Pera showed up last. “I checked your trap,” she said. “Improvised, but pretty nasty. If you’d been walking or riding a vehicle, instead of flying around, it could have cracked your sphere open. Maybe your head, too.”
“Then fortunate it was that I was not. The subject is unpleasant, let us speak of something else. What treasures have we found today?”
Their haul was pretty good—some original ceramics and textiles, a thousand-year-old formal vest from the Trojan Empire cluster with hand-embroidered designs in gold thread, a pair of ruby earrings that projected holographic images when the light caught them at the right angle, and a data stick holding ready-to-print scans of a hundred superb original meals.
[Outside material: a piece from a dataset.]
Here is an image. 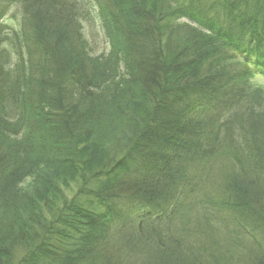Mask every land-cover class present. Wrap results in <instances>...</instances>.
<instances>
[{"label": "trees", "instance_id": "obj_1", "mask_svg": "<svg viewBox=\"0 0 264 264\" xmlns=\"http://www.w3.org/2000/svg\"><path fill=\"white\" fill-rule=\"evenodd\" d=\"M95 2L97 56L72 0H0V264H113L110 237L147 264H264V0ZM217 159L229 227L194 236L183 197Z\"/></svg>", "mask_w": 264, "mask_h": 264}, {"label": "rangeland", "instance_id": "obj_2", "mask_svg": "<svg viewBox=\"0 0 264 264\" xmlns=\"http://www.w3.org/2000/svg\"><path fill=\"white\" fill-rule=\"evenodd\" d=\"M74 7L78 11L80 19V28L83 37L88 42V52L93 55L106 54L109 50V42L105 35V30L102 22V14L99 10L98 4L95 0H72ZM20 8L17 5H12L8 11L5 21L13 28H17V24L20 19ZM9 48V45H6ZM10 63L15 61V55L12 50L8 51ZM12 64H9V66ZM253 82L257 85L264 87V76L256 74L253 78ZM110 132L107 138L113 139L115 133ZM118 135V134H116ZM232 164L229 165V161L214 160L206 162L199 166V168L193 172L189 180V192L184 195L183 212L185 214L184 220H187V228L192 235L200 234L206 230L208 226L217 225L223 230L229 227L224 226V223H228L229 213L220 204L219 187H223L232 179ZM206 218V220H204ZM124 231H129L130 227L127 224ZM111 234V232H109ZM124 241L129 238L130 233H121ZM129 241L131 242L130 238ZM184 243V242H183ZM187 245V243H184ZM130 246V247H128ZM128 248H122L117 243L116 238L110 237L106 247L107 255L110 257V261L116 264H147L145 261L152 255V249L149 246L137 245L133 246L132 242L128 244ZM17 248V247H15ZM14 248V249H15ZM188 252L191 250L190 245L187 246ZM13 249V250H14ZM12 250V251H13ZM165 250V249H164ZM167 250H170L168 248ZM11 251V250H10ZM173 250L169 252V255L173 254ZM20 249L13 251L14 257L13 263L20 257ZM165 254V253H164ZM187 254V253H186ZM185 258V257H184ZM184 262L185 260L182 259Z\"/></svg>", "mask_w": 264, "mask_h": 264}]
</instances>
“If we can’t sell that one, I’d like to keep it,” said Solana about the data stick.
“Getting a taste for the high life?” asked Pera.
“I plan to.”
Pera turned to Utsuro. “Find anything today?”
“I’m not quite sure. There was one partial match, very degraded and noisy, but better than random chance. I found it on the central avenue, by that fountain shaped like a wing.”
“Have you…” Solana began. Her throat was suddenly dry. “Have you checked the bodies?”
“I scan each one. If I could find a relative or a clone it would be wonderful,” said Utsuro. After a moment he added, “I close their eyes, too. It seems appropriate.”
“Everyone gets broken down for elements in the end,” said Pera. “Eyes open or closed, it won’t matter.”